Fox continues; "Management knows we will make some mistakes as our aggressive building plans unfold. We also know that they will be minor and likely non-recurring. I suspect those companies with massive greenhouses will make a lot more mistakes at the cost of quality and consistency, which is our number one mandate. We believe this focus on strict process and ultimately risk aversion will be critical to our expected growth and planned profitability in 2018."

Let's talk medical. In the vein of GWPH (NASDAQ: GWPH), arguably the most successful public marijuana pharma company and the large private pharma company Purdue Pharma: The past President and CEO of Purdue is John Stewart, now CEO of Emblem Pharmaceutical. It is one of three divisions along with Emblem Cannabis and GrowWise Health, the physician and patient cannabis education group.

Several million dollars has already been invested in the Pharma division to research marijuana drug candidates and potential new drugs. Over time the Pharm division will be the largest and most profitable at Emblem (TSX-V: EMC). The Company intends to initially bring drugs to market that will address neuropathic pain, anxiety and sleep. It intends to lead the industry in consistent dosage cannabinoid based pills and oils.

Since smoking marijuana is not an ideal dosage format and each dose cannot be measured, a measured concentrate dose in a standard format would be rapidly accepted by the key pain, anxiety and sleep markets. Value add products such as sustained release and accelerated release formulations will materially increase product demand.

From Cannacord Genuity Analyst Neil Marouka's May 3 2017 note on Emblem:

We value the medical cannabis market based on a DCF model, using a 16.0% WACC and 3.0% terminal growth: the higher-risk rec opportunity is valued using a probability- weighted NPV. Despite the miss, our target price remains C$3.80 as Emblem's projected peak capacity and pharmaceutical strategy remains intact. Our target represents a 55.1% projected annualized return and supports our SPECULATIVE BUY rating.

Based on this slower revenue ramp, we have lowered our 2017 top-line estimate from $10.8 million to $9.1 million. With higher initial production costs forecast for this year, our adjusted EBITDA estimate falls from $1.1 million to ($0.2 million). However, our longer-term forecasts are unchanged and our target price for Emblem therefore remains C$3.80.
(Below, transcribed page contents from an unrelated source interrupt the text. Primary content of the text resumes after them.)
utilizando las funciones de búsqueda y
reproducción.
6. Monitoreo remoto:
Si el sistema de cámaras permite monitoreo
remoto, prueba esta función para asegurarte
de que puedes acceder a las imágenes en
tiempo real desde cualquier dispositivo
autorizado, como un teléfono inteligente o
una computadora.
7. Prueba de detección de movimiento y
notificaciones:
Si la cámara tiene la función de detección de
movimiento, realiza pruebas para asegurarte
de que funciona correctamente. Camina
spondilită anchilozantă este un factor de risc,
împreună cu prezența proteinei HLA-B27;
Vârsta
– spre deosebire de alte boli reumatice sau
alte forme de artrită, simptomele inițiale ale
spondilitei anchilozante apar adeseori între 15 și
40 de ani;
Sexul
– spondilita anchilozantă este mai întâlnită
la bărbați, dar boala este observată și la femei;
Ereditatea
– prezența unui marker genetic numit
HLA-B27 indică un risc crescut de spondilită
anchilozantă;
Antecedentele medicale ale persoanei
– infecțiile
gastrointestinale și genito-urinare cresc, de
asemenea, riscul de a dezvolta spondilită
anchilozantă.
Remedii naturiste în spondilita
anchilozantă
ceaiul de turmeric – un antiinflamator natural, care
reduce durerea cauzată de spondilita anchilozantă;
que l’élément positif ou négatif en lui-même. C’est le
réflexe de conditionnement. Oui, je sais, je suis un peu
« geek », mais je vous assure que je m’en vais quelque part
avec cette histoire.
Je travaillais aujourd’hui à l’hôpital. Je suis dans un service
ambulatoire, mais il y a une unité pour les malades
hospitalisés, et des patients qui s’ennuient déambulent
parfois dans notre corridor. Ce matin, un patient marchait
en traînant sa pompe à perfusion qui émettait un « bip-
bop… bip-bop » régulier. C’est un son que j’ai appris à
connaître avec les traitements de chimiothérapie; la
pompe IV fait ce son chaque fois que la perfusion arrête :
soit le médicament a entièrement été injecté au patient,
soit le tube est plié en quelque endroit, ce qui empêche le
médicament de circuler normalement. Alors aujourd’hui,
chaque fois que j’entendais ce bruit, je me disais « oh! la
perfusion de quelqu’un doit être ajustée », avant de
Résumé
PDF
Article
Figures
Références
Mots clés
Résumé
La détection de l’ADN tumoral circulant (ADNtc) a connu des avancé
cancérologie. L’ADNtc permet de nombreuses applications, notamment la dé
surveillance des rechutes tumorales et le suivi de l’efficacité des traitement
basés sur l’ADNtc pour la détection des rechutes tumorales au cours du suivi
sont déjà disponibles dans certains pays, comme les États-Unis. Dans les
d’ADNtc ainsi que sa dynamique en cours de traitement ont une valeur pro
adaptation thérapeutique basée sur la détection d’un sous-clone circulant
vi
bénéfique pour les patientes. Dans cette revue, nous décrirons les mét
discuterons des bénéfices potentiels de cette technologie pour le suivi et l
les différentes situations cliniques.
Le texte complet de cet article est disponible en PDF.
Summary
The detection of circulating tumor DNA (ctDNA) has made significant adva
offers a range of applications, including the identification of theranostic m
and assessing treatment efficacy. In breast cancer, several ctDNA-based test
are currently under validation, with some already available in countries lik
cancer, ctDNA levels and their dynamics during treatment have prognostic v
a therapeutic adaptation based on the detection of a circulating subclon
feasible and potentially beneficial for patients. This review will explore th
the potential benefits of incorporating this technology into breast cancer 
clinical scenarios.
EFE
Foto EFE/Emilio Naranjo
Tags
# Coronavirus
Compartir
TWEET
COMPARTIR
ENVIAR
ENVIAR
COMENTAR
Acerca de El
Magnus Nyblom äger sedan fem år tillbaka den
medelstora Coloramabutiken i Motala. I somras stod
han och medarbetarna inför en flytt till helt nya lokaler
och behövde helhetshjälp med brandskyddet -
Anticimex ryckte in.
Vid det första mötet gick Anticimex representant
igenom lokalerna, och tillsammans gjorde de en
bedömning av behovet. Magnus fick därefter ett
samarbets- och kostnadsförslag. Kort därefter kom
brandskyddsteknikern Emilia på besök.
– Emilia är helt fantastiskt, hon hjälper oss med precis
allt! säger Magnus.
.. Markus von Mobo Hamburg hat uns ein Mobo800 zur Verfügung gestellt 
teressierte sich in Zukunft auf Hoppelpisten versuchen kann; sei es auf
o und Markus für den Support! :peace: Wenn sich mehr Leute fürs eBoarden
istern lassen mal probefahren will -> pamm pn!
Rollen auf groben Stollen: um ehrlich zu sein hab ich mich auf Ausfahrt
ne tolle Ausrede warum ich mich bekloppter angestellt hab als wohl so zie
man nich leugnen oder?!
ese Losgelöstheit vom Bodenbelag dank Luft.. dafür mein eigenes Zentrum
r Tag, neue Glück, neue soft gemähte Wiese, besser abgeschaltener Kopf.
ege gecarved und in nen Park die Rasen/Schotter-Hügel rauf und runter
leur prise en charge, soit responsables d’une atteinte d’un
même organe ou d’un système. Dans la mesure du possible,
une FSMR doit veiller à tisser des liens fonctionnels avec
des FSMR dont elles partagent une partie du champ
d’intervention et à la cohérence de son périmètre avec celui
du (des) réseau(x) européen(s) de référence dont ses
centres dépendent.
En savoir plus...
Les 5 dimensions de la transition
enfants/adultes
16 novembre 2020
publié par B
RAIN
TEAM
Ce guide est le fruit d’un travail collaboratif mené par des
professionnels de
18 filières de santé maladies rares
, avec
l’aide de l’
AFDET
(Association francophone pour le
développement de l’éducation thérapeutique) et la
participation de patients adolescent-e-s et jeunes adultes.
In about a year, give or take, there will be a number of crash and burns in the MMJ space. Primarily in the dried flower sector, but also in the pharma and related hemp products as company have insufficient funds, subscribe to the myths above or get taken over for parts. With large companies like GWPH already having two drugs approved, one in over 30 countries, Emblem's approach seems to make sense, especially when reality whacks the ill-prepared competition.

The five analysts that cover Emblem (TSX-V: EMC) all have targets around $4 a share with the current price at $1.72. Smooth ride? Likely volatile as it hit $6 and change just after IPO. With any new sector mistakes will be made and the learning curve steep.

Waiting too long to gain some exposure appears equally risky.